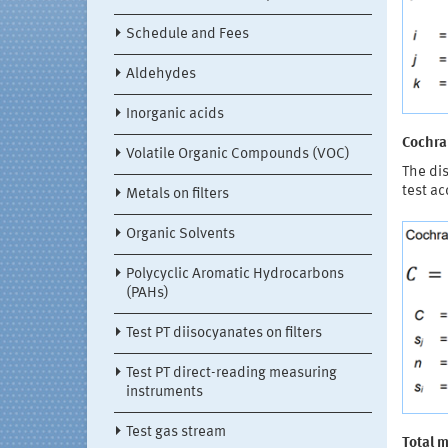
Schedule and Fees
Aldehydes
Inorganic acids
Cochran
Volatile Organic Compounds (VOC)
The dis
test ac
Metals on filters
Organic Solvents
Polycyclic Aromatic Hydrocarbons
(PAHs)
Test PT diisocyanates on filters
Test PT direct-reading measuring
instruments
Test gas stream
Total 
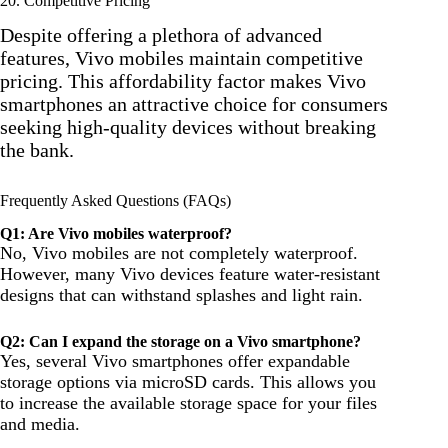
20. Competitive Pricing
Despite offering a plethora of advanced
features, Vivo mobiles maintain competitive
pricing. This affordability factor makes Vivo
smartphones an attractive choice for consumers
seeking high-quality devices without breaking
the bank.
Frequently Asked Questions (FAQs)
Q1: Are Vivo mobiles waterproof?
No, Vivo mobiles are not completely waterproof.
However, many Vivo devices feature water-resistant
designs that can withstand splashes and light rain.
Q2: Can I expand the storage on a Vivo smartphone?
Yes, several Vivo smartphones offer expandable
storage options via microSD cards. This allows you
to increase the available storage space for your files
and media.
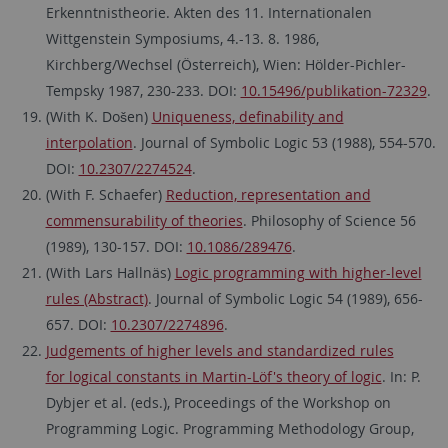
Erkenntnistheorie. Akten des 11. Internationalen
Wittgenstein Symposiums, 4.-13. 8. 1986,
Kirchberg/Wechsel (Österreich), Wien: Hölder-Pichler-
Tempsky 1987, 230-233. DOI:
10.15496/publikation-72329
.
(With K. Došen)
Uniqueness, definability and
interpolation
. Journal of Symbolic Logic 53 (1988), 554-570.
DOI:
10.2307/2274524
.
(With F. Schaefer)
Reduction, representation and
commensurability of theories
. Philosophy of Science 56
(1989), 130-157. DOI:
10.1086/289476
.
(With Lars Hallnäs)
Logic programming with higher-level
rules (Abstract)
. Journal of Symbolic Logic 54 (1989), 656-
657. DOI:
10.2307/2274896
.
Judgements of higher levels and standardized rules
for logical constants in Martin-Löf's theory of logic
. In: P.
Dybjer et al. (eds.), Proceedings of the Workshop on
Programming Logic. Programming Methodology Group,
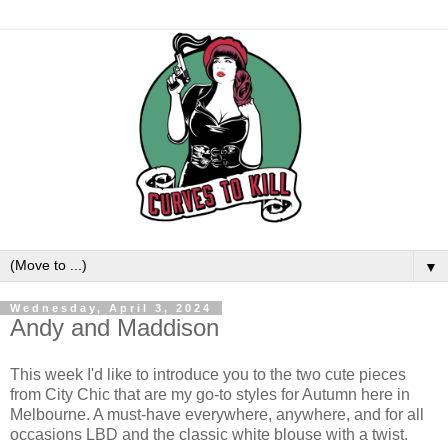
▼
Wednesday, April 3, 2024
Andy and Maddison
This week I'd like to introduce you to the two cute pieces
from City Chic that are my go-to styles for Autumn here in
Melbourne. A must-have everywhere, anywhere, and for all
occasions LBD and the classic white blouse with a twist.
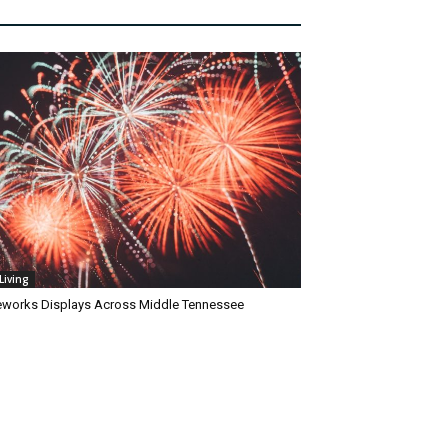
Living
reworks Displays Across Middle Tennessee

┄┄┄┄┄┄┄┄┄┄

Request: Convert the portion of the listing from the line containing "20. Competitive Pricing" through the end of the listing into a JSON list of strings, one string per line, with blank lines omitted. Leave the pictures out of the answer.

Your solution:
[
  "20. Competitive Pricing",
  "Despite offering a plethora of advanced",
  "features, Vivo mobiles maintain competitive",
  "pricing. This affordability factor makes Vivo",
  "smartphones an attractive choice for consumers",
  "seeking high-quality devices without breaking",
  "the bank.",
  "Frequently Asked Questions (FAQs)",
  "Q1: Are Vivo mobiles waterproof?",
  "No, Vivo mobiles are not completely waterproof.",
  "However, many Vivo devices feature water-resistant",
  "designs that can withstand splashes and light rain.",
  "Q2: Can I expand the storage on a Vivo smartphone?",
  "Yes, several Vivo smartphones offer expandable",
  "storage options via microSD cards. This allows you",
  "to increase the available storage space for your files",
  "and media.",
  "Erkenntnistheorie. Akten des 11. Internationalen",
  "Wittgenstein Symposiums, 4.-13. 8. 1986,",
  "Kirchberg/Wechsel (Österreich), Wien: Hölder-Pichler-",
  "Tempsky 1987, 230-233. DOI:",
  "10.15496/publikation-72329",
  ".",
  "(With K. Došen)",
  "Uniqueness, definability and",
  "interpolation",
  ". Journal of Symbolic Logic 53 (1988), 554-570.",
  "DOI:",
  "10.2307/2274524",
  ".",
  "(With F. Schaefer)",
  "Reduction, representation and",
  "commensurability of theories",
  ". Philosophy of Science 56",
  "(1989), 130-157. DOI:",
  "10.1086/289476",
  ".",
  "(With Lars Hallnäs)",
  "Logic programming with higher-level",
  "rules (Abstract)",
  ". Journal of Symbolic Logic 54 (1989), 656-",
  "657. DOI:",
  "10.2307/2274896",
  ".",
  "Judgements of higher levels and standardized rules",
  "for logical constants in Martin-Löf's theory of logic",
  ". In: P.",
  "Dybjer et al. (eds.), Proceedings of the Workshop on",
  "Programming Logic. Programming Methodology Group,",
  "▼",
  "Wednesday, April 3, 2024",
  "Andy and Maddison",
  "This week I'd like to introduce you to the two cute pieces",
  "from City Chic that are my go-to styles for Autumn here in",
  "Melbourne. A must-have everywhere, anywhere, and for all",
  "occasions LBD and the classic white blouse with a twist.",
  "Living",
  "reworks Displays Across Middle Tennessee"
]